* [Task details] Lay out every line of the rows below as a numbered list, skipping any blank lines. Leave the pictures out of your answer.

* [Extracted data entries]
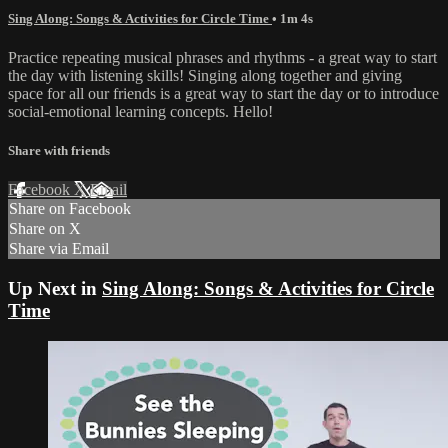
Sing Along: Songs & Activities for Circle Time
• 1m 4s
Practice repeating musical phrases and rhythms - a great way to start
the day with listening skills! Singing along together and giving
space for all our friends is a great way to start the day or to introduce
social-emotional learning concepts. Hello!
Share with friends
Facebook
X
Email
Share on Facebook
Share on X
Share via Email
Up Next in
Sing Along: Songs & Activities for Circle
Time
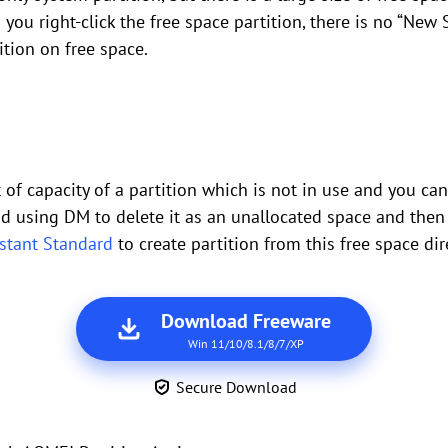
you right-click the free space partition, there is no “New 
ition on free space.
of capacity of a partition which is not in use and you can u
ead using DM to delete it as an unallocated space and then 
istant Standard
to create partition from this free space dire
Download Freeware
Win 11/10/8.1/8/7/XP
Secure Download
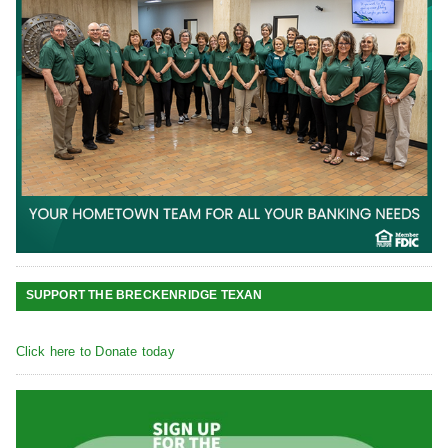
SUPPORT THE BRECKENRIDGE TEXAN
Click here to Donate today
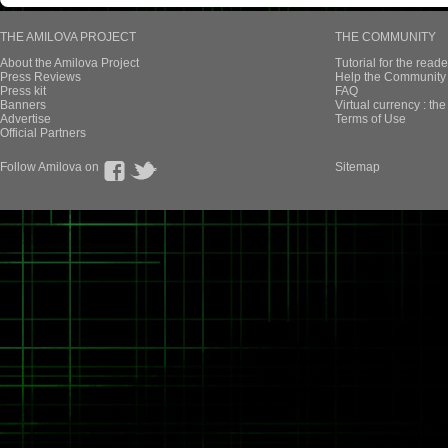
THE AMILOVA PROJECT
THE COMMUNITY
About the Amilova Project
Tutorial for the reade
Press Reviews
Help the Community 
Press kit
FAQ
Banners
Virtual currency : th
Advertise
Terms of Use
Official Partners
Follow Amilova on
Sitemap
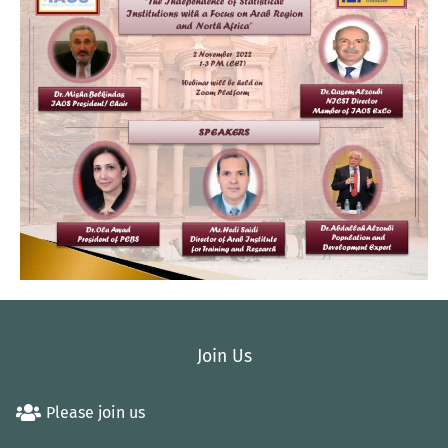
Join Us
Please join us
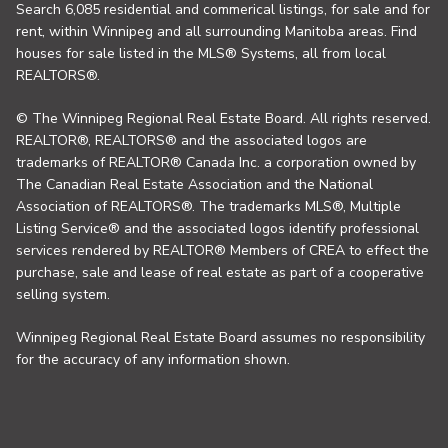
Search 6,085 residential and commerical listings, for sale and for
rent, within Winnipeg and all surrounding Manitoba areas. Find
houses for sale listed in the MLS® Systems, all from local
REALTORS®.
© The Winnipeg Regional Real Estate Board. All rights reserved.
REALTOR®, REALTORS® and the associated logos are
trademarks of REALTOR® Canada Inc. a corporation owned by
The Canadian Real Estate Association and the National
Association of REALTORS®. The trademarks MLS®, Multiple
Listing Service® and the associated logos identify professional
services rendered by REALTOR® Members of CREA to effect the
purchase, sale and lease of real estate as part of a cooperative
selling system.
Winnipeg Regional Real Estate Board assumes no responsibility
for the accuracy of any information shown.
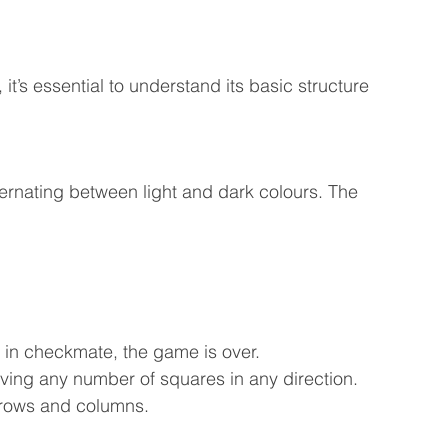
it’s essential to understand its basic structure 
ernating between light and dark colours. The 
’s in checkmate, the game is over.
ving any number of squares in any direction.
s rows and columns.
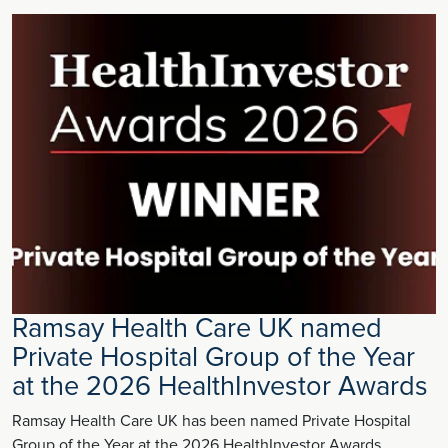
Ramsay Health Care UK named
Private Hospital Group of the Year
at the 2026 HealthInvestor Awards
Ramsay Health Care UK has been named Private Hospital
Group of the Year at the 2026 HealthInvestor Awards,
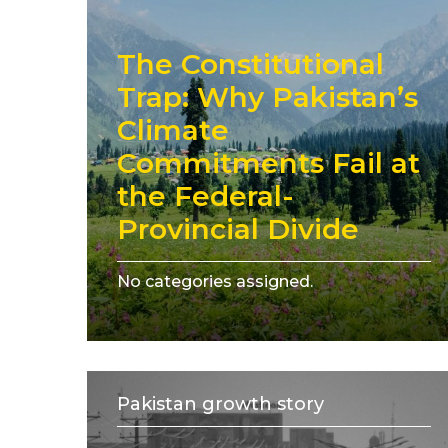
The Constitutional
Trap: Why Pakistan’s
Climate
Commitments Fail at
the Federal-
Provincial Divide
No categories assigned.
Pakistan growth story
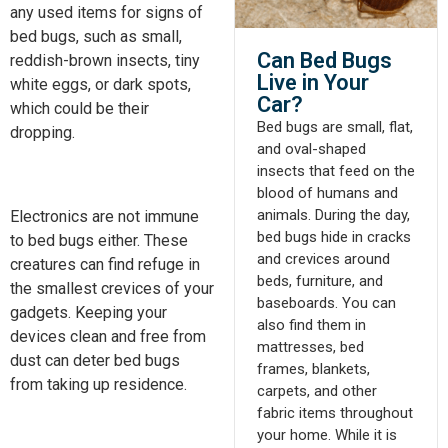
any used items for signs of
bed bugs, such as small,
Can Bed Bugs
reddish-brown insects, tiny
Live in Your
white eggs, or dark spots,
Car?​
which could be their
Bed bugs are small, flat,
dropping.
and oval-shaped
insects that feed on the
blood of humans and
animals. During the day,
Electronics are not immune
bed bugs hide in cracks
to bed bugs either. These
and crevices around
creatures can find refuge in
beds, furniture, and
the
smallest
crevices of your
baseboards. You can
gadgets. Keeping your
also find them in
devices clean and free from
mattresses, bed
dust can deter bed bugs
frames, blankets,
from taking up residence.
carpets, and other
fabric items throughout
your home. While it is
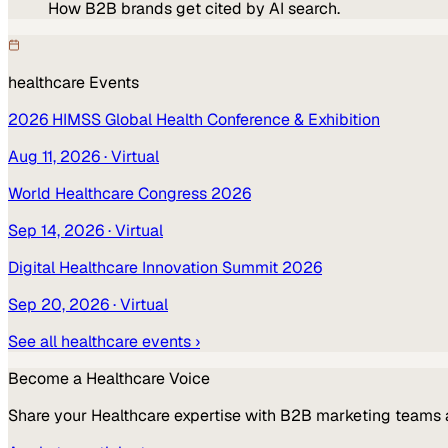
How B2B brands get cited by AI search.
healthcare
Events
2026 HIMSS Global Health Conference & Exhibition
Aug 11, 2026
· Virtual
World Healthcare Congress 2026
Sep 14, 2026
· Virtual
Digital Healthcare Innovation Summit 2026
Sep 20, 2026
· Virtual
See all
healthcare
events ›
Become a
Healthcare
Voice
Share your
Healthcare
expertise with B2B marketing teams 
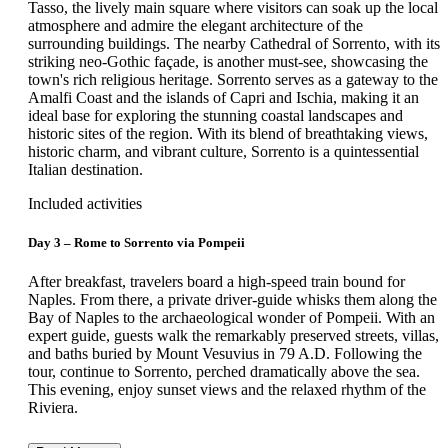
Tasso, the lively main square where visitors can soak up the local
atmosphere and admire the elegant architecture of the
surrounding buildings. The nearby Cathedral of Sorrento, with its
striking neo-Gothic façade, is another must-see, showcasing the
town's rich religious heritage. Sorrento serves as a gateway to the
Amalfi Coast and the islands of Capri and Ischia, making it an
ideal base for exploring the stunning coastal landscapes and
historic sites of the region. With its blend of breathtaking views,
historic charm, and vibrant culture, Sorrento is a quintessential
Italian destination.
Included activities
Day 3 – Rome to Sorrento via Pompeii
After breakfast, travelers board a high-speed train bound for
Naples. From there, a private driver-guide whisks them along the
Bay of Naples to the archaeological wonder of Pompeii. With an
expert guide, guests walk the remarkably preserved streets, villas,
and baths buried by Mount Vesuvius in 79 A.D. Following the
tour, continue to Sorrento, perched dramatically above the sea.
This evening, enjoy sunset views and the relaxed rhythm of the
Riviera.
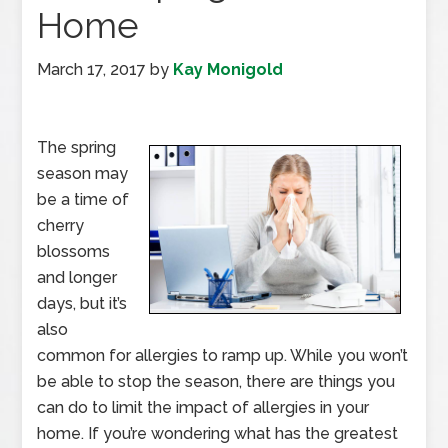
Home
March 17, 2017
by
Kay Monigold
The spring
season may
be a time of
cherry
blossoms
and longer
days, but it’s
also
common for allergies to ramp up. While you won’t
be able to stop the season, there are things you
can do to limit the impact of allergies in your
home. If you’re wondering what has the greatest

* [Exercise response]
1. Sing Along: Songs & Activities for Circle Time
2. • 1m 4s
3. Practice repeating musical phrases and rhythms - a great way to start
4. the day with listening skills! Singing along together and giving
5. space for all our friends is a great way to start the day or to introduce
6. social-emotional learning concepts. Hello!
7. Share with friends
8. Facebook
9. X
10. Email
11. Share on Facebook
12. Share on X
13. Share via Email
14. Up Next in
15. Sing Along: Songs & Activities for Circle
16. Time
17. you right-click the free space partition, there is no “New 
18. ition on free space.
19. of capacity of a partition which is not in use and you can u
20. ead using DM to delete it as an unallocated space and then 
21. istant Standard
22. to create partition from this free space dire
23. Download Freeware
24. Win 11/10/8.1/8/7/XP
25. Secure Download
26. SUPPORT THE BRECKENRIDGE TEXAN
27. Click here to Donate today
28. THE AMILOVA PROJECT
29. THE COMMUNITY
30. About the Amilova Project
31. Tutorial for the reade
32. Press Reviews
33. Help the Community 
34. Press kit
35. FAQ
36. Banners
37. Virtual currency : th
38. Advertise
39. Terms of Use
40. Official Partners
41. Follow Amilova on
42. Sitemap
43. Join Us
44. Please join us
45. Search 6,085 residential and commerical listings, for sale and for
46. rent, within Winnipeg and all surrounding Manitoba areas. Find
47. houses for sale listed in the MLS® Systems, all from local
48. REALTORS®.
49. © The Winnipeg Regional Real Estate Board. All rights reserved.
50. REALTOR®, REALTORS® and the associated logos are
51. trademarks of REALTOR® Canada Inc. a corporation owned by
52. The Canadian Real Estate Association and the National
53. Association of REALTORS®. The trademarks MLS®, Multiple
54. Listing Service® and the associated logos identify professional
55. services rendered by REALTOR® Members of CREA to effect the
56. purchase, sale and lease of real estate as part of a cooperative
57. selling system.
58. Winnipeg Regional Real Estate Board assumes no responsibility
59. for the accuracy of any information shown.
60. it’s essential to understand its basic structure 
61. ernating between light and dark colours. The 
62. ’s in checkmate, the game is over.
63. ving any number of squares in any direction.
64. s rows and columns.
65. Ramsay Health Care UK named
66. Private Hospital Group of the Year
67. at the 2026 HealthInvestor Awards
68. Ramsay Health Care UK has been named Private Hospital
69. Group of the Year at the 2026 HealthInvestor Awards,
70. The Constitutional
71. Trap: Why Pakistan’s
72. Climate
73. Commitments Fail at
74. the Federal-
75. Provincial Divide
76. No categories assigned.
77. Pakistan growth story
78. any used items for signs of
79. bed bugs, such as small,
80. Can Bed Bugs
81. reddish-brown insects, tiny
82. Live in Your
83. white eggs, or dark spots,
84. Car?​
85. which could be their
86. Bed bugs are small, flat,
87. dropping.
88. and oval-shaped
89. insects that feed on the
90. blood of humans and
91. animals. During the day,
92. Electronics are not immune
93. bed bugs hide in cracks
94. to bed bugs either. These
95. and crevices around
96. creatures can find refuge in
97. beds, furniture, and
98. the
99. smallest
100. crevices of your
101. baseboards. You can
102. gadgets. Keeping your
103. also find them in
104. devices clean and free from
105. mattresses, bed
106. dust can deter bed bugs
107. frames, blankets,
108. from taking up residence.
109. carpets, and other
110. fabric items throughout
111. your home. While it is
112. How B2B brands get cited by AI search.
113. healthcare
114. Events
115. 2026 HIMSS Global Health Conference & Exhibition
116. Aug 11, 2026
117. · Virtual
118. World Healthcare Congress 2026
119. Sep 14, 2026
120. · Virtual
121. Digital Healthcare Innovation Summit 2026
122. Sep 20, 2026
123. · Virtual
124. See all
125. healthcare
126. events ›
127. Become a
128. Healthcare
129. Voice
130. Share your
131. Healthcare
132. expertise with B2B marketing teams 
133. Tasso, the lively main square where visitors can soak up the local
134. atmosphere and admire the elegant architecture of the
135. surrounding buildings. The nearby Cathedral of Sorrento, with its
136. striking neo-Gothic façade, is another must-see, showcasing the
137. town's rich religious heritage. Sorrento serves as a gateway to the
138. Amalfi Coast and the islands of Capri and Ischia, making it an
139. ideal base for exploring the stunning coastal landscapes and
140. historic sites of the region. With its blend of breathtaking views,
141. historic charm, and vibrant culture, Sorrento is a quintessential
142. Italian destination.
143. Included activities
144. Day 3 – Rome to Sorrento via Pompeii
145. After breakfast, travelers board a high-speed train bound for
146. Naples. From there, a private driver-guide whisks them along the
147. Bay of Naples to the archaeological wonder of Pompeii. With an
148. expert guide, guests walk the remarkably preserved streets, villas,
149. and baths buried by Mount Vesuvius in 79 A.D. Following the
150. tour, continue to Sorrento, perched dramatically above the sea.
151. This evening, enjoy sunset views and the relaxed rhythm of the
152. Riviera.
153. Home
154. March 17, 2017
155. by
156. Kay Monigold
157. The spring
158. season may
159. be a time of
160. cherry
161. blossoms
162. and longer
163. days, but it’s
164. also
165. common for allergies to ramp up. While you won’t
166. be able to stop the season, there are things you
167. can do to limit the impact of allergies in your
168. home. If you’re wondering what has the greatest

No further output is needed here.